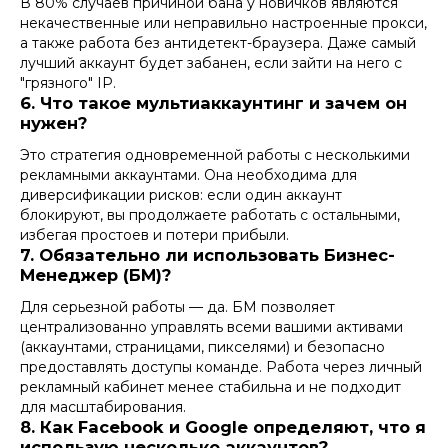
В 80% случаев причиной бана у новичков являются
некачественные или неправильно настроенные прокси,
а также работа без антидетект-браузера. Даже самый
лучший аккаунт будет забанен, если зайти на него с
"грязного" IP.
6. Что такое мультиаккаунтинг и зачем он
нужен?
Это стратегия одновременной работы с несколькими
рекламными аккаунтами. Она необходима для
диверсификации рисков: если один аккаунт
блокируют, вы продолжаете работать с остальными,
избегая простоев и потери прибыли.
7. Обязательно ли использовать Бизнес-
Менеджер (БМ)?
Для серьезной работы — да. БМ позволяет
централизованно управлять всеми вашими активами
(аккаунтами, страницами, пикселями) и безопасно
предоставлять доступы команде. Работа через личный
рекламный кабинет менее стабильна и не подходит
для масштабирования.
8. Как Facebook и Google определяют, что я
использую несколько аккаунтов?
● ● ● ● ● ● ●
Omitting the pictures, write out the material above exactly as it stands.

-- Result --
В 80% случаев причиной бана у новичков являются
некачественные или неправильно настроенные прокси,
а также работа без антидетект-браузера. Даже самый
лучший аккаунт будет забанен, если зайти на него с
"грязного" IP.
6. Что такое мультиаккаунтинг и зачем он
нужен?
Это стратегия одновременной работы с несколькими
рекламными аккаунтами. Она необходима для
диверсификации рисков: если один аккаунт
блокируют, вы продолжаете работать с остальными,
избегая простоев и потери прибыли.
7. Обязательно ли использовать Бизнес-
Менеджер (БМ)?
Для серьезной работы — да. БМ позволяет
централизованно управлять всеми вашими активами
(аккаунтами, страницами, пикселями) и безопасно
предоставлять доступы команде. Работа через личный
рекламный кабинет менее стабильна и не подходит
для масштабирования.
8. Как Facebook и Google определяют, что я
использую несколько аккаунтов?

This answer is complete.